While I’ve always maintained that democracy is about more than elections, I will open a challenge to Mr. Katulis. Perhaps he will explain how democracy can exist without an opportunity for people both to select and, at regular times, oust their government peacefully? Perhaps he will explain why the Obama administration should not be more proactive to ensure that the Iraqi elections go smoothly and are not marred by fraud? I hope Mr. Katulis is not taking his animus toward the Bush administration out upon the Iraqi people.

Tweets are, obviously, a form of shorthand. Of course I don’t believe that “democracy can exist without elections” — nor do I think it would “appear” that way to any reasonable person. My point was simply that elections alone don’t make democracy. It’s pretty clear that Michael chose to wildly misinterpret my comment, impute a number of straw arguments to me, and then bravely issue me a “challenge” to defend those arguments. Since Michael doesn’t seem to have bothered to actually figure out what my views on Iraq’s elections and democracy are (easily found under my CAP bio) I don’t really feel the need to respond to his inventions.

This isn’t the first time Michael has responded in this way. As my colleague Matt Yglesias has noted, Michael is “extraordinarily thin-skinned” about criticism of his work — especially when that criticism hits close to the mark.

As Michael knows, I have worked on a number of democracy-building projects around the Middle East — including, like Michael, in post-invasion Iraq. Like Michael, I hope for the best for Iraq as it continues to grapple with the various consequences of the Bush administration’s incompetence. But unlike him, I’m not interested in putting the best possible face on what is still an incredibly violent and unstable reality.
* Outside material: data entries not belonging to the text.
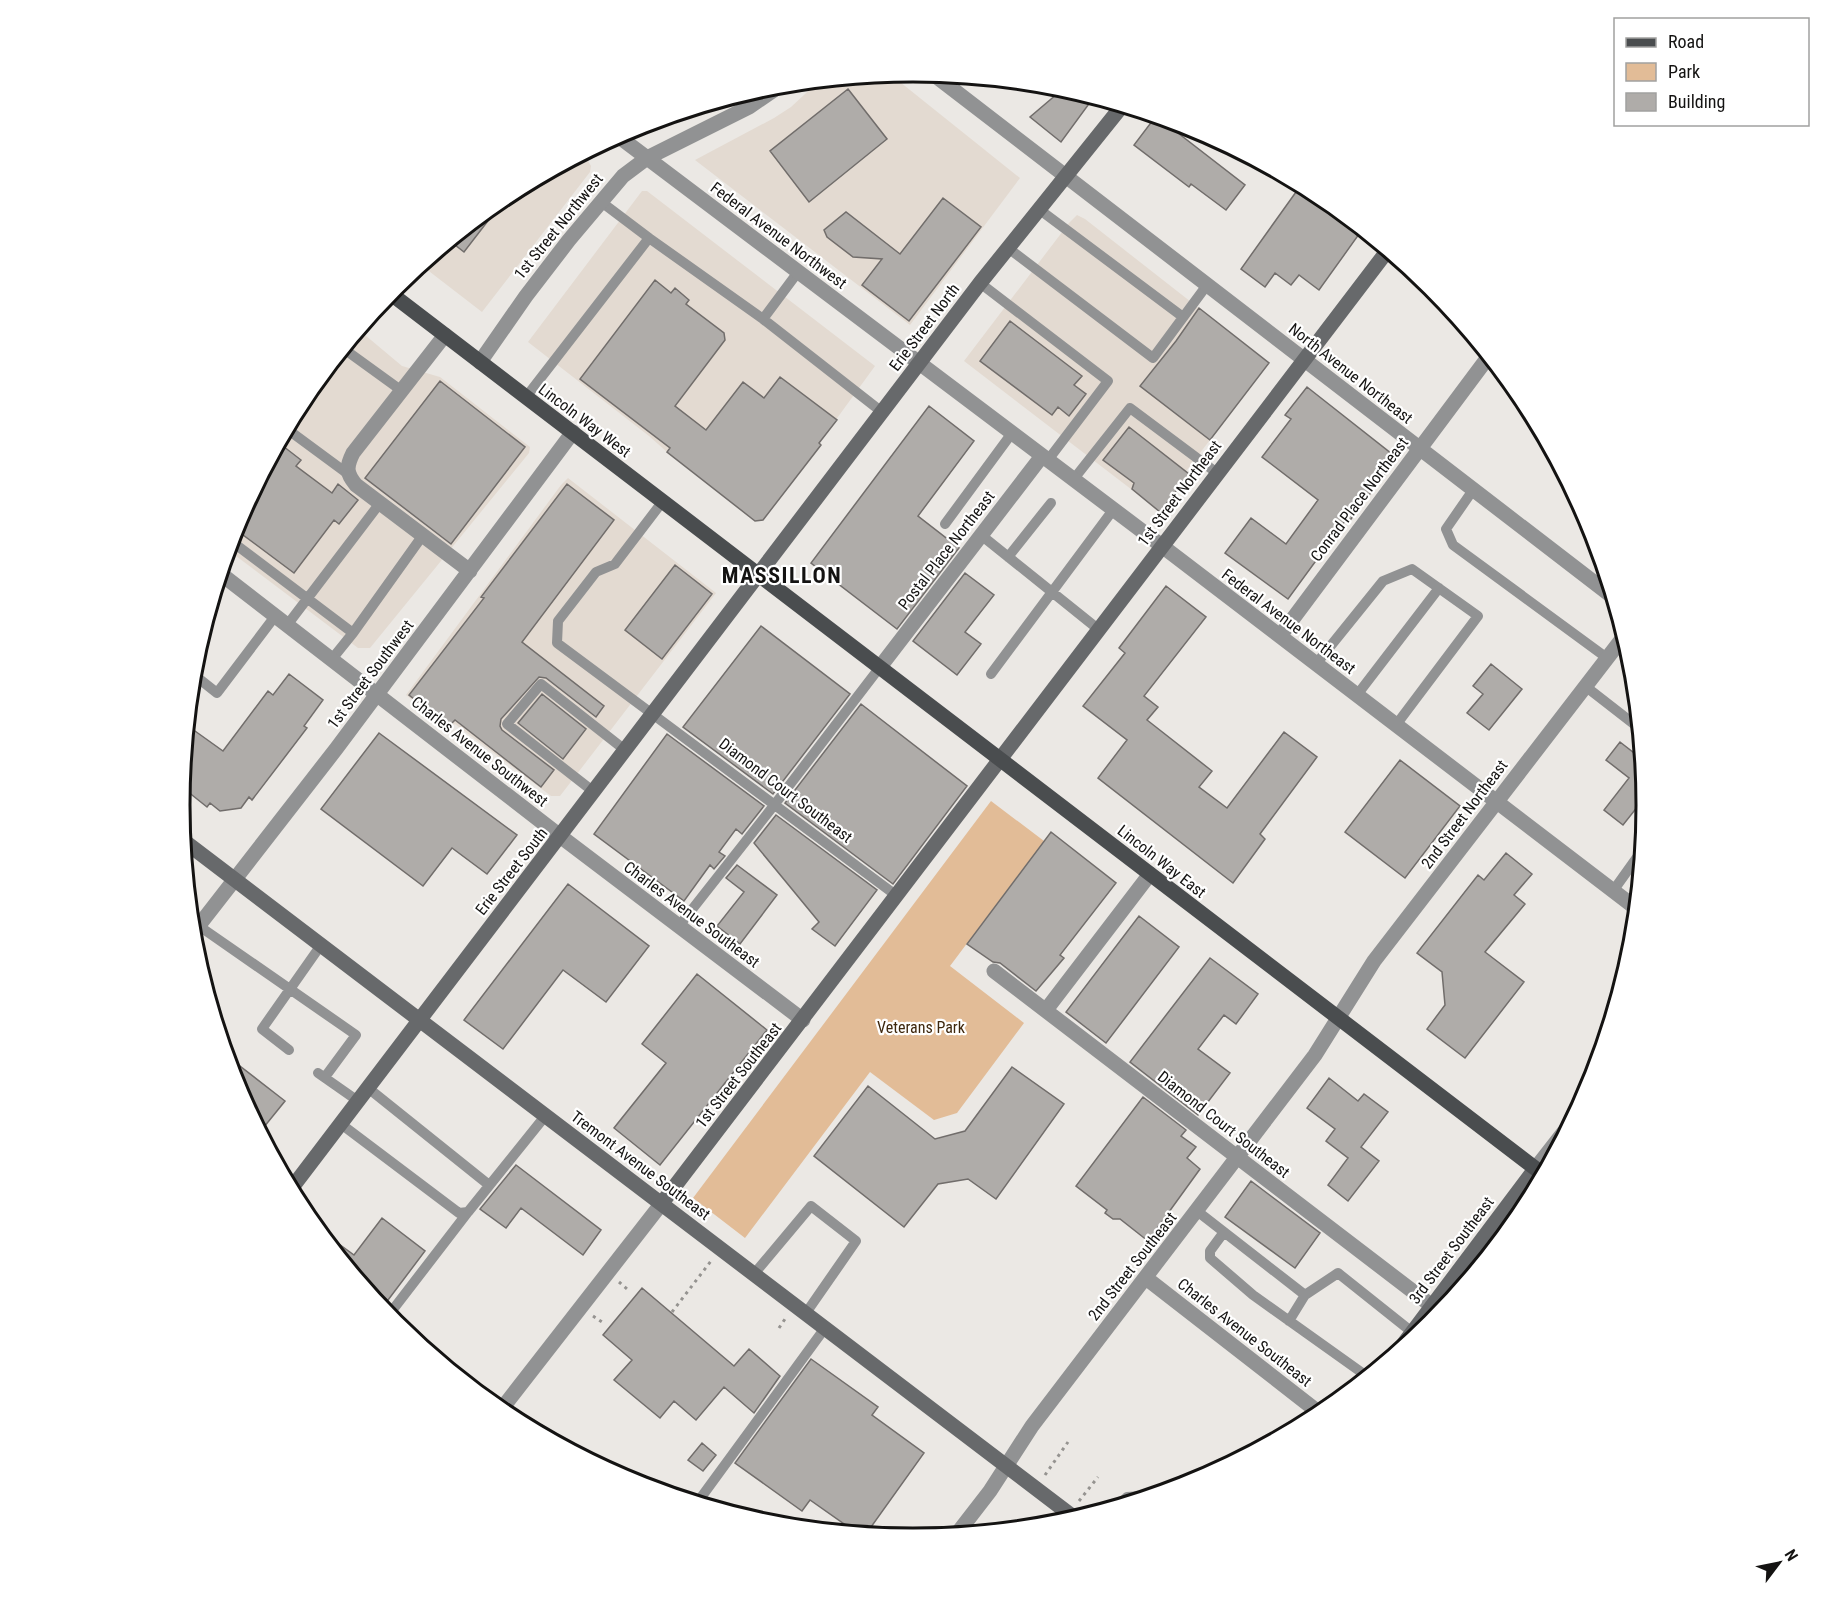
<svg xmlns="http://www.w3.org/2000/svg" width="1827" height="1611" font-family="'Roboto Condensed',sans-serif">
<style>
.built{fill:#e3dad1}
.green{fill:#e2bc97}
.building{fill:#afaca9;stroke:#716d6b;stroke-width:1.5}
.lines{fill:none;stroke-linecap:round;stroke-linejoin:round}
.path{stroke:#959390;stroke-width:3;stroke-dasharray:3 4.5;stroke-linecap:butt}
.lane{stroke:#919293;stroke-width:10}
.street{stroke:#919293;stroke-width:15}
.secondary{stroke:#67696b;stroke-width:15}
.primary{stroke:#4a4d4f;stroke-width:15}
.labels{text-anchor:middle;stroke-width:4.5;stroke-linejoin:round;paint-order:stroke}
.street-label{font-size:16px;fill:#141312;stroke:#fff}
.park-label{font-size:16px;fill:#3e270d;stroke:#fff}
.district-label{font-size:22px;font-weight:bold;letter-spacing:1.5px;fill:#141312;stroke:#fff}
.rim{fill:none;stroke:#141312;stroke-width:3}
</style>
<rect width="100%" height="100%" fill="#ebe8e4"/>
<path class="built" d="M890,74L1020,178L910,325L695,160L774,118L791,107L819,81Z
M584,154L591,166L590,172L482,312L421,265L506,195Z
M642,191H647L875,366L819,443L821,445L763,520L755,521L667,452L649,436L528,342Z
M1077,215L1085,219L1269,363L1157,509L964,361L1069,223Z
M359,330L402,366L440,377L530,447L529,453L370,648H358L228,550L236,524L304,398Z
M568,478L716,593L560,796H551L455,724L449,728L406,695L561,485Z"/>
<path class="green" d="M991,801L1044,841L950,966L1024,1023L957,1113L934,1120L870,1072L745,1238L693,1198Z"/>
<path class="building" d="M1064,88L1094,97L1061,142L1030,117Z
M848,89L887,139L809,202L770,151Z
M1156,116L1245,185L1226,210L1191,184L1189,187L1134,145Z
M1301,185L1321,196L1362,230L1319,290L1299,275L1291,285L1275,273L1265,287L1241,269Z
M943,198L981,227L909,321L862,285L882,259L853,257L827,237L824,230L846,212L900,254Z
M490,209L494,213L464,252L450,241Z
M655,280L671,293L675,288L689,300L686,304L724,333L725,340L675,406L706,430L743,382L764,398L780,377L837,420L819,443L821,445L763,520L755,521L667,452L670,448L580,379Z
M1199,308L1269,363L1210,440L1140,386L1176,341Z
M1010,321L1082,376L1074,385L1086,394L1069,416L1058,407L1052,415L980,361Z
M440,381L525,447L451,544L365,478Z
M1307,387L1397,458L1348,523L1345,521L1288,599L1225,553L1251,518L1286,544L1318,500L1262,457L1291,419L1285,415Z
M929,406L974,441L918,516L959,548L897,629L811,563Z
M1129,427L1189,474L1160,512L1132,489L1134,483L1103,460Z
M279,443L301,460L296,466L332,493L338,484L358,500L339,524L334,520L294,573L235,529Z
M567,484L614,520L522,642L604,706L596,717L546,678L539,677L501,719L500,726L502,730L554,770L541,787L455,720L449,726L409,695L484,598L481,597Z
M675,565L712,594L662,659L625,630Z
M965,573L994,595L965,632L981,644L957,675L913,641Z
M1166,586L1206,617L1144,696L1158,707L1147,720L1212,771L1199,787L1227,808L1284,732L1317,757L1260,834L1265,839L1233,883L1098,778L1127,740L1083,706L1125,653L1119,648Z
M761,626L850,694L773,794L683,727Z
M1491,664L1522,689L1489,730L1467,713L1483,694L1473,686Z
M289,674L323,700L304,726L307,728L252,800L249,797L241,808L220,811L210,803L207,807L182,787L188,726L223,751L268,691L273,695Z
M542,694L586,729L563,759L518,723Z
M861,704L967,786L893,884L785,803Z
M379,733L517,835L487,874L452,848L423,886L321,809Z
M667,734L764,806L742,834L736,829L719,852L725,856L714,869L710,865L684,901L594,834Z
M1620,742L1643,760L1646,796L1623,825L1604,810L1629,778L1606,760Z
M1400,760L1460,806L1405,878L1345,832Z
M776,815L877,890L835,946L812,929L819,922L754,843Z
M1051,832L1116,883L1060,955L1064,958L1036,991L1000,963L993,962L967,944Z
M1506,853L1532,874L1514,895L1525,904L1485,952L1524,982L1465,1058L1427,1029L1445,1005L1442,972L1417,953L1478,875L1484,880Z
M737,865L777,895L740,944L717,926L744,892L726,878Z
M568,884L649,946L606,1002L563,970L503,1049L464,1020Z
M1139,916L1179,947L1106,1043L1066,1012Z
M1210,958L1258,994L1236,1024L1224,1015L1198,1049L1230,1073L1198,1115L1130,1062Z
M697,974L767,1030L660,1165L614,1128L666,1063L642,1044Z
M227,1056L285,1101L260,1132L236,1086Z
M1012,1067L1064,1104L996,1199L968,1179L938,1184L904,1227L814,1156L868,1086L935,1139L965,1131Z
M1329,1078L1358,1101L1364,1094L1388,1112L1361,1147L1379,1161L1348,1201L1328,1185L1348,1158L1326,1141L1335,1129L1307,1108Z
M1143,1097L1186,1130L1181,1136L1196,1147L1187,1158L1200,1169L1148,1241L1120,1219H1113L1105,1213L1107,1210L1076,1186Z
M516,1165L601,1230L583,1255L521,1208L506,1228L480,1209Z
M1251,1181L1320,1233L1295,1268L1225,1217Z
M382,1218L425,1251L382,1308L328,1243L332,1239L354,1255Z
M642,1288L734,1366L749,1349L780,1376L754,1413L724,1387L696,1420L674,1401L660,1418L614,1380L632,1360L603,1335Z
M811,1359L878,1407L872,1415L924,1453L866,1534L857,1533L810,1500L802,1511L735,1463Z
M702,1443L716,1455L703,1471L688,1460Z"/>
<g class="lines">
<path class="path" d="M619,1282L627,1289
M672,1312L711,1261
M593,1316L602,1322
M779,1328L785,1319
M1045,1475L1068,1442
M1079,1501L1098,1477"/>
<path class="lane" d="M600,201L649,238
M1040,210L1183,317
M1008,248L1153,358L1207,285
M980,283L1108,381L1048,460
M763,319L798,272
M344,349L402,391
M526,397L649,238L763,319L882,412
M287,429L348,474
M1073,480L1130,408L1217,473
M1473,490L1446,529L1453,545L1607,658
M663,501L615,564L596,572L558,621L557,643L897,896
M945,524L1012,433
M981,535L1098,629
M231,541L353,633L423,535
M1008,557L1051,503
M288,624L380,503
M332,659L353,633
M1316,664L1383,581L1412,569L1478,616L1396,725
M193,674L217,693L276,615
M991,674L1113,510
M1585,686L1639,728
M1357,695L1439,588
M594,792L507,724L541,684L625,750
M1613,891L1643,849
M199,926L356,1035L325,1077
M679,926L775,804L880,667
M289,1050L262,1029L321,945
M318,1073L358,1101
M368,1088L489,1185
M341,1124L459,1213L468,1212L546,1115
M1197,1211L1305,1295
M1224,1232L1210,1251V1258L1253,1295L1368,1377
M754,1274L811,1206L856,1241L806,1313
M388,1316L468,1212
M1289,1321L1305,1295L1338,1273L1412,1332
M697,1503L825,1328
M1118,1506L1127,1497L1142,1496L1147,1497"/>
<path class="street" d="M933,74L1613,597
M618,136L1162,546L1637,909
M445,335L353,453C346,467 346,473 356,485L470,571
M480,362L526,296L569,240L623,176L647,158L749,107L781,85
M221,574L560,836L803,1020
M1280,636L1489,356
M880,667L1042,456
M193,933L336,749L573,432
M994,971L1432,1306
M1046,1010L1150,874
M1535,1169L1574,1119
M1146,1278L1322,1415
M500,1411L662,1203
M956,1535L990,1491L1032,1426L1315,1055L1374,961L1625,635"/>
<path class="secondary" d="M184,841L1076,1519
M291,1189L980,283L1122,106
M662,1203L1388,250
M1396,1354L1535,1169"/>
<path class="primary" d="M390,293L1544,1175"/>
</g>
<g class="labels">
<g class="street-label">
<text transform="translate(558 226) rotate(-51)" y="6">1st Street Northwest</text>
<text transform="translate(779 235) rotate(37)" y="6">Federal Avenue Northwest</text>
<text transform="translate(924 327) rotate(-53)" y="6">Erie Street North</text>
<text transform="translate(1351 373) rotate(38)" y="6">North Avenue Northeast</text>
<text transform="translate(585 420) rotate(37)" y="6">Lincoln Way West</text>
<text transform="translate(1179 493) rotate(-53)" y="6">1st Street Northeast</text>
<text transform="translate(1359 499) rotate(-53)" y="6">Conrad Place Northeast</text>
<text transform="translate(946 550) rotate(-52)" y="6">Postal Place Northeast</text>
<text transform="translate(1289 621) rotate(37)" y="6">Federal Avenue Northeast</text>
<text transform="translate(370 674) rotate(-53)" y="6">1st Street Southwest</text>
<text transform="translate(480 751) rotate(38)" y="6">Charles Avenue Southwest</text>
<text transform="translate(786 790) rotate(37)" y="6">Diamond Court Southeast</text>
<text transform="translate(1464 814) rotate(-53)" y="6">2nd Street Northeast</text>
<text transform="translate(1162 861) rotate(38)" y="6">Lincoln Way East</text>
<text transform="translate(511 871) rotate(-52)" y="6">Erie Street South</text>
<text transform="translate(692 914) rotate(37)" y="6">Charles Avenue Southeast</text>
<text transform="translate(738 1075) rotate(-52)" y="6">1st Street Southeast</text>
<text transform="translate(1224 1124) rotate(38)" y="6">Diamond Court Southeast</text>
<text transform="translate(641 1165) rotate(37)" y="6">Tremont Avenue Southeast</text>
<text transform="translate(1451 1250) rotate(-53)" y="6">3rd Street Southeast</text>
<text transform="translate(1132 1266) rotate(-52)" y="6">2nd Street Southeast</text>
<text transform="translate(1245 1332) rotate(38)" y="6">Charles Avenue Southeast</text>
</g>
<g class="park-label">
<text x="921" y="1033">Veterans Park</text>
</g>
<g class="district-label">
<text x="782" y="583">MASSILLON</text>
</g>
</g>
<path d="M0 0H1827V1611H0ZM190 805a723 723 0 1 1 1446 0a723 723 0 1 1-1446 0Z" fill="#fff" fill-rule="evenodd"/>
<path class="rim" d="M190 805a723 723 0 1 1 1446 0a723 723 0 1 1-1446 0Z"/>
<rect x="1614" y="18" width="195" height="108" fill="#ffffff" stroke="#a1a1a0" stroke-width="1.5"/>
<rect x="1626" y="38" width="30" height="9" fill="#4a4d4f" stroke="#a1a1a0" stroke-width="1.5"/>
<text x="1668" y="48" font-size="18" fill="#141312">Road</text>
<rect x="1626" y="63" width="30" height="18" fill="#e2bc97" stroke="#a1a1a0" stroke-width="1.5"/>
<text x="1668" y="78" font-size="18" fill="#141312">Park</text>
<rect x="1626" y="93" width="30" height="18" fill="#afaca9" stroke="#a1a1a0" stroke-width="1.5"/>
<text x="1668" y="108" font-size="18" fill="#141312">Building</text>
<g transform="translate(1779 1563) rotate(58)" stroke="#ffffff" stroke-width="4.5" paint-order="stroke">
<path d="M0-4.5L10 22L0 15L-10 22Z" fill="#141312"/>
<text y="-9" font-size="16" font-weight="bold" text-anchor="middle" fill="#141312">N</text>
</g>
</svg>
We shouldn’t forget that Iraq still ranks poorly on democracy and human rights indicators provided by respected NGOs and the U.S. government. Freedom House, a democracy promotion NGO widely respected by both conservatives and progressives, continues to rank Iraq as “not free” in its latest annual survey of freedom around the globe. Human Rights Watch’s 2010 annual report characterized the human rights situation in Iraq as “extremely poor.” Even last year’s State Department Country Report on Human Rights contains a list of 23 “significant human rights problems” in Iraq.

These reports come prior to the recent de-Baathification shenanigans that threaten to cast a shadow over the upcoming March parliamentary election. Thankfully, an appeals court has overturned the blacklisting of over 500 Iraqi politicians and it seems like these candidates will be able to participate, though their ultimate status remains to be determined. What this episode has revealed, however, is that Iraqi democracy remains dysfunctional and is still very much in its infancy. It will take more than another election to change this.

As for my “animus” toward the Iraqi people, that’s just pathetic. I know Michael is better than that remark.

I respect Michael Rubin’s perspectives, although I may not always agree with them. He has solid experience in Iraq and knowledge of the complicated situation there. I welcome the opportunity to continue the conversation, just without the strawmen.